Monica Vitti: born Maria Luisa Ceciarelli, 3 November 1931, Rome, Italy; died 2 February 2022, Rome, Italy; appeared in one English-language film: Modesty Blaise (1966).
Gaudy ‘Modesty Blaise,’ Girl Secret Agent:Monica Vitti Co-Stars With Dirk Bogarde Imported Farrago Has Flashes of Humor
By Bosley Crowther, New York Times, Aug. 11, 1966
WHAT in blazes “Modesty Blaise” is supposed to be getting at, with all the op art and the comic-strip nonsense Joseph Losey has thrown into it, is something that puzzled this reviewer on first seeing it at the festival in Cannes. And it still puzzles me after seeing it again in one of the several neighborhood houses where it opened yesterday.
Is this slam-bang and splashy account of the efforts of a female secret agent to keep a priceless shipment of gems from falling into the clutches of an elegant sybarite intended to be a full lampoon? Mr. Losey gave it out in Cannes that he thought it might be the film to end all the James Bond kind of films.
But then, Mr. Losey admitted he had seen no more than one half of one Bond film; so how could be possibly have expected to do a take-off? There’s more fun in one good sequence of a Bond picture than there is in the whole of “Modesty Blaise.”
Or perhaps Mr. Losey is intending this farrago of wild adventure bits—of knifings, killings, chases, druggings and poppings-into-beds — to be a loose and spontaneous satire on all the shocking and grotesque kinds of things that are happening in the world every day and being tossed off casually in the news.
It’s a weird film, all right. Maybe, if the whole thing were on a par with some of its flashier and wittier moments, or were up to its pictorial design, which is dazzling, it might be applauded as a first-rate satiric job.
But it isn’t. Nor is it consistent. It jumps between quick and clever gags and stretches of sheer sophomoric clowning.

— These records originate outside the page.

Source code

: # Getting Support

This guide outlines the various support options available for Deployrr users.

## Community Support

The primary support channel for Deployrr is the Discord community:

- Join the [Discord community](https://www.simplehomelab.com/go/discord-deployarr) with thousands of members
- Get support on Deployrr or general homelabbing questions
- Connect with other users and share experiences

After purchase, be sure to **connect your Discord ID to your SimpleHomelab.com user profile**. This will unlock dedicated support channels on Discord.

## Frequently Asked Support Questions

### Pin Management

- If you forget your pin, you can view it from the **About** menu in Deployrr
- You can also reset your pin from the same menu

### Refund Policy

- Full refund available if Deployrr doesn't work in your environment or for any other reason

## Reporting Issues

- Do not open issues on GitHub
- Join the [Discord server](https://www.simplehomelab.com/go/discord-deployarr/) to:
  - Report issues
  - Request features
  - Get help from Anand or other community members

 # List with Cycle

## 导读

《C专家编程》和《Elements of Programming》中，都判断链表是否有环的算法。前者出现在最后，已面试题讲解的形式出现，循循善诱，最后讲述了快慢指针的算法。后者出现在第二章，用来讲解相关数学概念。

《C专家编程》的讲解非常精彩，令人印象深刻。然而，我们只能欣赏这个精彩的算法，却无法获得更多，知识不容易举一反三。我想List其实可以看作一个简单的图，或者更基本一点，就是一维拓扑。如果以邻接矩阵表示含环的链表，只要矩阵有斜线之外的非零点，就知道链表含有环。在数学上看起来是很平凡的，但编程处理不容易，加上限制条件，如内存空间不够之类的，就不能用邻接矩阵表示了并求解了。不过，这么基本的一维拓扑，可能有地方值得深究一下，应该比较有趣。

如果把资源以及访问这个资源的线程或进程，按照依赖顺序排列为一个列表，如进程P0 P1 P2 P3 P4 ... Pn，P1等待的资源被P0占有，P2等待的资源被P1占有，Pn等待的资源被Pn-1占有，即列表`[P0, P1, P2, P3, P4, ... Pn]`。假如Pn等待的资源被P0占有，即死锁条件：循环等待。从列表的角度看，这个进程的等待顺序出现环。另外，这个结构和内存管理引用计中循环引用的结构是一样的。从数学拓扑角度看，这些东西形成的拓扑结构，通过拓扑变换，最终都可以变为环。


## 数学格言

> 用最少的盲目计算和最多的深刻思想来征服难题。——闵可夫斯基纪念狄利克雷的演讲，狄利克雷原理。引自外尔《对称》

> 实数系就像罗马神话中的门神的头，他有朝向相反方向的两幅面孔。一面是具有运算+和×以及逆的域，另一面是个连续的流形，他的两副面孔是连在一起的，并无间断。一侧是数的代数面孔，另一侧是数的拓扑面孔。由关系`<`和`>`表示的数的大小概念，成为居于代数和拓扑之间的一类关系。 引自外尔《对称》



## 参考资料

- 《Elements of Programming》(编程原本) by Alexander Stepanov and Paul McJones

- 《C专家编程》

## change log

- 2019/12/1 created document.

It is funny — indeed, trenchant — when Monica Vitti as the gaudy heroine pencils the neckline of a dress across her shoulders to provide some cover for her bare torso, or when Dirk Bogarde, as the prissy villain, lies spread-eagled in the sweltering sun crying pitifully for champagne. These little flashes travesty our mores or morals.
But too much of it is just foolish, labored and sometimes painful camp, such as when Mr. Bogarde swishes about with a colored parasol or Miss Vitti tries to imitate a vamp. Since the whole thing is constructed from a popular British comic strip, it may be that all this was loaded upon the scriptwriter, Evan Jones. If so, he did a poor job of sifting it.
And Mr. Losey has done a poor job of getting his actors to achieve a style consistently offbeat, comic and satirically meaningful. Miss Vitti is generally angular and attitudinizes as though she has no notion of humor in her first go at English comedy. Mr. Bogarde is simply brittle, without parody, and Terence Stamp is downright leaden as a Cockney sidekick of the prancing heroine.
Harry Andrews is fairly amusing as a British secret-service type, but Michael Craig overacts his assistant, and Clive Revill is broad and boring as the accountant who is always totaling up Mr. Bogarde’s costs.The scenery, a few op-art settings and a gay, non-chalant musical score are indeed, about the only consistently amusing things about this whacky color film.
The first Vitti I came across was Girl with a Pistol (1968) which had some mod fashion moments but was mostly set in dreary Britain with a couple of excellent scenes in Edinburgh where she plays a maid.